Le couple n’est pas le premier à s’empoisonner après avoir entendu les déclarations de Donald Trump. Un jour seulement après la conférence de presse tenue par le président, le Nigeria a reporté de multiples cas de personnes empoisonnées après avoir tenté de se soigner et ayant fait une overdose de chloroquine. 

Juste après l’annonce de Donald Trump, le commissaire de la FDA, le Dr Stephen Hahn, a souligné : « Nous avons peut-être le bon médicament, mais il se peut qu’il ne soit pas encore sous la bonne forme galénique, et il pourrait faire plus de mal que de bien ». Mais cet avertissement a été éclipsé par la fake news du président.

Lorsque Vaughn Hillyard, journaliste pour NBC News, a demandé à l’Américaine le message qu’elle voulait faire passer aux gens, elle a répondu : « Mon Dieu, ne prenez rien [aucune substance]. Ne croyez rien de ce que le président ou son équipe disent, ils ne savent pas de quoi ils parlent. Appelez votre médecin. C’est un chagrin d’amour dont je ne me remettrai jamais ».

Il est vrai que des essais cliniques ont commencé pour étudier l’efficacité contre le Covid-19 de la chloroquine, l’un des plus anciens médicaments antipaludéens au monde, et de l’hydroxychloroquine, un dérivé moins toxique de la chloroquine qui traite notamment le lupus et la polyarthrite rhumatoïde. Mais sans preuves solides de l’innocuité d’un traitement, la FDA ne peut ni l’approuver, ni accélérer le processus. À ce jour, l’administration américaine n’a approuvé aucun de ces deux traitements.

Les médecins souhaitent aujourd’hui rester prudents quant à l’efficacité de l’hydroxychloroquine, car les données manquent et sont basées uniquement sur une étude in vitro et un essai clinique mené en France par le Pr Didier Raoult, directeur de l’Institut Méditerranée Infection à Marseille. 

Mais aucun de ces deux médicaments n’est inoffensif. Les effets secondaires de la chloroquine peuvent inclure des problèmes de vision, et l’hydroxychloroquine, commercialisée sous le nom de Plaquenil, comporte un risque d’arythmie fatale (un trouble qui se produit lorsque le rythme cardiaque devient si irrégulier que le patient fait un arrêt cardiaque). De nombreux médecins et pharmaciens ont utilisé Twitter pour avertir le grand public des effets secondaires potentiellement dangereux de ces traitements, en particulier s’ils sont associés à l’azithromycine, une combinaison qui peut, dans de rares cas, entraîner la mort. 

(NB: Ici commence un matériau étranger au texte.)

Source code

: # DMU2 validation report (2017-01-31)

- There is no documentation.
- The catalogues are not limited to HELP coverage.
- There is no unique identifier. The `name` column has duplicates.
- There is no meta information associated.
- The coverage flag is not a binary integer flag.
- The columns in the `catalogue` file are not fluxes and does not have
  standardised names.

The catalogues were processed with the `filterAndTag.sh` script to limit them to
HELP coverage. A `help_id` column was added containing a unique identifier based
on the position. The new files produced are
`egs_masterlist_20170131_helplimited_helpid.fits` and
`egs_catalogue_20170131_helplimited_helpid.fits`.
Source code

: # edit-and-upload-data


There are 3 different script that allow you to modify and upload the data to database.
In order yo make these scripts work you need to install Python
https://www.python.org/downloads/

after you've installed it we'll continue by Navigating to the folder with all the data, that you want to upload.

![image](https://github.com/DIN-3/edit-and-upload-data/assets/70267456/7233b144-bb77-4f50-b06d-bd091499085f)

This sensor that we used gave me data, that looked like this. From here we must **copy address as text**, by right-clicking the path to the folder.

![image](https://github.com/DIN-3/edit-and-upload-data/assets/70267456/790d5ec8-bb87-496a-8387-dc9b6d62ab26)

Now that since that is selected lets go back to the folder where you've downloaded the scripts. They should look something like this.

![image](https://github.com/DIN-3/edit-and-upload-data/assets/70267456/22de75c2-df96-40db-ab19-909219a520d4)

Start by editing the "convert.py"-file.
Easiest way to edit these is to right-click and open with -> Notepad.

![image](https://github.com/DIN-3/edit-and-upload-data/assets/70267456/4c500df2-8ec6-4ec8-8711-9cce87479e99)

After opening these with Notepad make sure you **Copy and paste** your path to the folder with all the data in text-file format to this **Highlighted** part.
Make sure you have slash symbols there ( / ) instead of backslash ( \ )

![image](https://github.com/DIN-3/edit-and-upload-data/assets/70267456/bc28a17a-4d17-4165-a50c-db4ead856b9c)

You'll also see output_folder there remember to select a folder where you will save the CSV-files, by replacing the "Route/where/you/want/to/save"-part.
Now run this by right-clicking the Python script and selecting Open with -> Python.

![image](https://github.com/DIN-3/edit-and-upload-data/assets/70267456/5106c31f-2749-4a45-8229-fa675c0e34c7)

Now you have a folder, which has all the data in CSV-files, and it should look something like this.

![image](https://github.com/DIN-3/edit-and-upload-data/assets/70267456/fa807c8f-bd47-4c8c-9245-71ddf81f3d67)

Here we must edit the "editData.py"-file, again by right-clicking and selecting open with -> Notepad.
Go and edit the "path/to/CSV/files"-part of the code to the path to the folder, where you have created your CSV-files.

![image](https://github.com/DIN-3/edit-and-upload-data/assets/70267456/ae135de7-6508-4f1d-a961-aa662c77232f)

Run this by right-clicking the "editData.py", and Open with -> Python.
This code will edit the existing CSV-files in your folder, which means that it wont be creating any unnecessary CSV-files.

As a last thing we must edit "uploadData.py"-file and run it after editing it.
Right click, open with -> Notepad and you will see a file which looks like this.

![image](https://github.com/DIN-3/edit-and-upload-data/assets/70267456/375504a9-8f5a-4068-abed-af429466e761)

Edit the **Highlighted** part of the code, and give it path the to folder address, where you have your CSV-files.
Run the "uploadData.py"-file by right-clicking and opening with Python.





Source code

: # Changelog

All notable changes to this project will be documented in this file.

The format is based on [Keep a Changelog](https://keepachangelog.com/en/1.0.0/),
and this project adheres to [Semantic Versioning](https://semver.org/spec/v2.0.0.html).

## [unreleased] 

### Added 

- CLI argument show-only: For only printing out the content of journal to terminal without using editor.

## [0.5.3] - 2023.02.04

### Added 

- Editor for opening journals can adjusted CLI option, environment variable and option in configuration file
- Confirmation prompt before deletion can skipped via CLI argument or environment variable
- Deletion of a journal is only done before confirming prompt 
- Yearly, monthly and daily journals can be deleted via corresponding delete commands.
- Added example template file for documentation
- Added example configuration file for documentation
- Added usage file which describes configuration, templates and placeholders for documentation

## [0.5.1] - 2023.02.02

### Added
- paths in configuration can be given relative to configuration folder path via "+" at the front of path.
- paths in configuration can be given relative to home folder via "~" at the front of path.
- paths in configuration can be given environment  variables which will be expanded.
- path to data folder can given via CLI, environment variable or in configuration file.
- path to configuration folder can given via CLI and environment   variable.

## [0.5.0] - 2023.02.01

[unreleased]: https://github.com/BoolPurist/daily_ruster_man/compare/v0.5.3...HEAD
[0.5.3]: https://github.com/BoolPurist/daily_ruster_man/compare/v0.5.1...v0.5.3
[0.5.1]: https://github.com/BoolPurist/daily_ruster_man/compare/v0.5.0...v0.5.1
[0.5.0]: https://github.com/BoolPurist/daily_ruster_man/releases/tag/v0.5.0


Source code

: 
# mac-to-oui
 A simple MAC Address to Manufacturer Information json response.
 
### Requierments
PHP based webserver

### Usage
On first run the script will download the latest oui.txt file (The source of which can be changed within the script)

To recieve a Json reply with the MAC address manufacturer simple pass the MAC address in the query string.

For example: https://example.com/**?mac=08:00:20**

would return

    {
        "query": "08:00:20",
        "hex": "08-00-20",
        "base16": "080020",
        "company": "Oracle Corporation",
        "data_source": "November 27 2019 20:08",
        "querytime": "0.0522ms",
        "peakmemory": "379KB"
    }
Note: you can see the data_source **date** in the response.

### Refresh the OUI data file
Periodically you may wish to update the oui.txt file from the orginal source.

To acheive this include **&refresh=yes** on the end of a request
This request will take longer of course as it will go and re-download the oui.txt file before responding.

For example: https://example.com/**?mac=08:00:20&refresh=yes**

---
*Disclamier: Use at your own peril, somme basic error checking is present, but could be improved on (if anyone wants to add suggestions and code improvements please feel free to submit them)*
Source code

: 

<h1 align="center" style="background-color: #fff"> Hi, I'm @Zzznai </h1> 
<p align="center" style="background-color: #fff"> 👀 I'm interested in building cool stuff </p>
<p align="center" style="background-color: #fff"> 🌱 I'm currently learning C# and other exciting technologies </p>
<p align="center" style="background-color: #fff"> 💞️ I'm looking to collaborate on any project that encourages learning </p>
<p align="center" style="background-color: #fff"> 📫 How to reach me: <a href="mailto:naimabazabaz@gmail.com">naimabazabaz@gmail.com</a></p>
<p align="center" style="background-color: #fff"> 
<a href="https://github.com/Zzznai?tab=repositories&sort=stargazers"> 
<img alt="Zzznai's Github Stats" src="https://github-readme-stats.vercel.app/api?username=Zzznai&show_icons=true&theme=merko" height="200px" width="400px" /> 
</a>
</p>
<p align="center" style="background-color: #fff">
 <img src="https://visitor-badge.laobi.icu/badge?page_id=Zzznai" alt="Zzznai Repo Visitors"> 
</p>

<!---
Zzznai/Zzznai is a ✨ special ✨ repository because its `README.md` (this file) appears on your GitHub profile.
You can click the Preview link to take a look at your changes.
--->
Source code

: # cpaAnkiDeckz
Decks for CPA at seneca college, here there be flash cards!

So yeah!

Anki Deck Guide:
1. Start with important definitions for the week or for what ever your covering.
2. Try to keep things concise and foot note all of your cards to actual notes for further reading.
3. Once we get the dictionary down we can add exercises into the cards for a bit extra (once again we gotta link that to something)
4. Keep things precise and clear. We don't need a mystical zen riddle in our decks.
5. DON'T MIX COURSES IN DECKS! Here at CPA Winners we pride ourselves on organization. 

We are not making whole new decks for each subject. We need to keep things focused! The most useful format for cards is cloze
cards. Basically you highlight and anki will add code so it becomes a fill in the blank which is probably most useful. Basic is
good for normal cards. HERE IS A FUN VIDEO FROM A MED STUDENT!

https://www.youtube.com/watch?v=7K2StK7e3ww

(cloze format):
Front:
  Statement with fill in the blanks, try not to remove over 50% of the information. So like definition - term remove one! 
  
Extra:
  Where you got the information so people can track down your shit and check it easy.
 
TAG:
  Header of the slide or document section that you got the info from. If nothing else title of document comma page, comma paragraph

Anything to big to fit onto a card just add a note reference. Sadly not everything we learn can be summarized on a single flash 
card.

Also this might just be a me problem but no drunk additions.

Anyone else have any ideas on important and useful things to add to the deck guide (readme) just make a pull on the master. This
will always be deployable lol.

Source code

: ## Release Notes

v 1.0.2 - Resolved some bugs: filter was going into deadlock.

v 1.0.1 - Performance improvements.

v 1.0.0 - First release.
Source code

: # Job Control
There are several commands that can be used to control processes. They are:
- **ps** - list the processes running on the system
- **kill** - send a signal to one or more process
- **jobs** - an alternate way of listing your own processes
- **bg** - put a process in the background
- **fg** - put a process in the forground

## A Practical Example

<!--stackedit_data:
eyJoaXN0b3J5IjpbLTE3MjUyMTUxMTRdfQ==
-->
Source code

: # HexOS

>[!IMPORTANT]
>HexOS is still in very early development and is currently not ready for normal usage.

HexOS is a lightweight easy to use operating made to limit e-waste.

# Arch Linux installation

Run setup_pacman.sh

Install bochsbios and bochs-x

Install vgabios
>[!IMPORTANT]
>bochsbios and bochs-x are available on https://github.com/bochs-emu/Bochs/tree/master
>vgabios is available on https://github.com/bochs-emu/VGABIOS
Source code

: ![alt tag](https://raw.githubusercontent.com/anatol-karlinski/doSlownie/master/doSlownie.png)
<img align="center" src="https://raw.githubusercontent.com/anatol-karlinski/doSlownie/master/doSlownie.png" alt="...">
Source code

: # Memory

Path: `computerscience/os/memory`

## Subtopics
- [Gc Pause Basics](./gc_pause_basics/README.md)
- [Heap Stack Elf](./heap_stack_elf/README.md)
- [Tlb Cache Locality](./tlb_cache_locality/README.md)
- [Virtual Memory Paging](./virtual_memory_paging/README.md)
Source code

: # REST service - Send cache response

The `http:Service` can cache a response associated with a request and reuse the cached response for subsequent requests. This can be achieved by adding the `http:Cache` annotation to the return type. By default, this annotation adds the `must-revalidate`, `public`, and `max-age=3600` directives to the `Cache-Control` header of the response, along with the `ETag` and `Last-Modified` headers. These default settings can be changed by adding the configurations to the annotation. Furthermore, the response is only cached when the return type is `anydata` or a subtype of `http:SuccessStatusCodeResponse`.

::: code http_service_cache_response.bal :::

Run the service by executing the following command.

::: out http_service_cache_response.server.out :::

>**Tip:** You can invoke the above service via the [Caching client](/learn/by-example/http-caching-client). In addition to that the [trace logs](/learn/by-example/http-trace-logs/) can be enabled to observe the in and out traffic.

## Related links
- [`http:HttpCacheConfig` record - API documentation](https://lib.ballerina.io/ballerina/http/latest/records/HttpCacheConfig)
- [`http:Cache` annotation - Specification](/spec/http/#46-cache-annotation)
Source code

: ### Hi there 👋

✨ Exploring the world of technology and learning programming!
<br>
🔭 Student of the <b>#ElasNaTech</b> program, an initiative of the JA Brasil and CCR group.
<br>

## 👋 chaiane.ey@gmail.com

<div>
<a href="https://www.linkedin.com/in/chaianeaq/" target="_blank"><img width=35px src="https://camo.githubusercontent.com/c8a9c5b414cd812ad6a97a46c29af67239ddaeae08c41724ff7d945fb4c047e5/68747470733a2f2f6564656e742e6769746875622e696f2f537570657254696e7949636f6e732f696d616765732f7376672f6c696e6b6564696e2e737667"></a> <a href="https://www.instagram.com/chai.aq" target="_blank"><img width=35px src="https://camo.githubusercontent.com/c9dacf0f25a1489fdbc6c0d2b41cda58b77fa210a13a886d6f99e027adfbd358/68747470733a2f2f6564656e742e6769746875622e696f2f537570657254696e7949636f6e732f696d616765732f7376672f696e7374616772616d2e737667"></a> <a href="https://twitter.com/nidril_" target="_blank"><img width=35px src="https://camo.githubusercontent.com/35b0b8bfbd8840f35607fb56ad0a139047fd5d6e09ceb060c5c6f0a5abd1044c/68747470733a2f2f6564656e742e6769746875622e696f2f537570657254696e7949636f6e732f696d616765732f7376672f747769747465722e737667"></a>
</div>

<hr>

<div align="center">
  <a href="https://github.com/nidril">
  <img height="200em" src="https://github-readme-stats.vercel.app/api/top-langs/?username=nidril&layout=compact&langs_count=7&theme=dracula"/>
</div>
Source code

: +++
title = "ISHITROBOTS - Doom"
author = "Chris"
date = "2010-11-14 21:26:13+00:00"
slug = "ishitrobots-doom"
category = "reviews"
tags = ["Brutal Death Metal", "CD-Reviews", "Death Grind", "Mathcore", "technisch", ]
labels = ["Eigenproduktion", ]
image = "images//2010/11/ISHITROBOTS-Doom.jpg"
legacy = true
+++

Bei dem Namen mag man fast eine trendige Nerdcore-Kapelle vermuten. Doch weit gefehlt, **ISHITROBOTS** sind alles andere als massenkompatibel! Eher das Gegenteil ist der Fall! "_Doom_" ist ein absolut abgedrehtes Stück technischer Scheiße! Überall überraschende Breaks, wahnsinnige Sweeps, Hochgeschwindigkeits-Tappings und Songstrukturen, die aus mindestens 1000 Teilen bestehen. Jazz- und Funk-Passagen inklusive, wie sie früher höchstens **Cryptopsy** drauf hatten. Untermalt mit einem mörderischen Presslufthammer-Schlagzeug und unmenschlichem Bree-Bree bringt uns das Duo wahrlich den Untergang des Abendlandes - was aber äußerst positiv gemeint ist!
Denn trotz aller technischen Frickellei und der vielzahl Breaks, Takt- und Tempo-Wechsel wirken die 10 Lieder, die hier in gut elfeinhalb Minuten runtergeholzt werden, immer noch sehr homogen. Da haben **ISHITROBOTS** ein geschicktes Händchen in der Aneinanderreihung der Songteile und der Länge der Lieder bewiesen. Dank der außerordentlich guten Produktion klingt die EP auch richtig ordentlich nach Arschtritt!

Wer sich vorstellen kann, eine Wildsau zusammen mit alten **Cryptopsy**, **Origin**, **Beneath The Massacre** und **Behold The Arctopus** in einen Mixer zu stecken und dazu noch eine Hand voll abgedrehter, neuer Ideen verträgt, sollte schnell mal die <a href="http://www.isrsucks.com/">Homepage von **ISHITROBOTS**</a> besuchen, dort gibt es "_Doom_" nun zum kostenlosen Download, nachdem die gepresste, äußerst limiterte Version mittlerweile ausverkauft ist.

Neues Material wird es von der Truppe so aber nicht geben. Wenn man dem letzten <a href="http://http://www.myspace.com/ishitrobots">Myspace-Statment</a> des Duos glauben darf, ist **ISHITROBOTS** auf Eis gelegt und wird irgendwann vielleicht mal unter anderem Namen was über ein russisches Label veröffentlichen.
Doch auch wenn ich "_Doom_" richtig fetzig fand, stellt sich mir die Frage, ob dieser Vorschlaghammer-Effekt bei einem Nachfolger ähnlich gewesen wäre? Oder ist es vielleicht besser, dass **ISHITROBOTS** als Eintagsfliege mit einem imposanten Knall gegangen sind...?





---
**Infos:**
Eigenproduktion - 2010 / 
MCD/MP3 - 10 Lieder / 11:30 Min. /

Les déclarations inexactes de Donald Trump font donc à ce jour plus de mal que l’automédication. Par ailleurs, de nombreux patients atteints de lupus et de polyarthrite rhumatoïde ne parviennent plus à se procurer de Plaquenil et lancent un cri d’alerte aux laboratoires afin qu’ils réapprovisionnent les rayons des pharmacies. Sanofi a répondu, assurant que les stocks arriveraient dans les prochains jours, et se dit même prêt à livrer des millions de doses, pour traiter jusqu’à 300 000 patients atteints du Covid-19.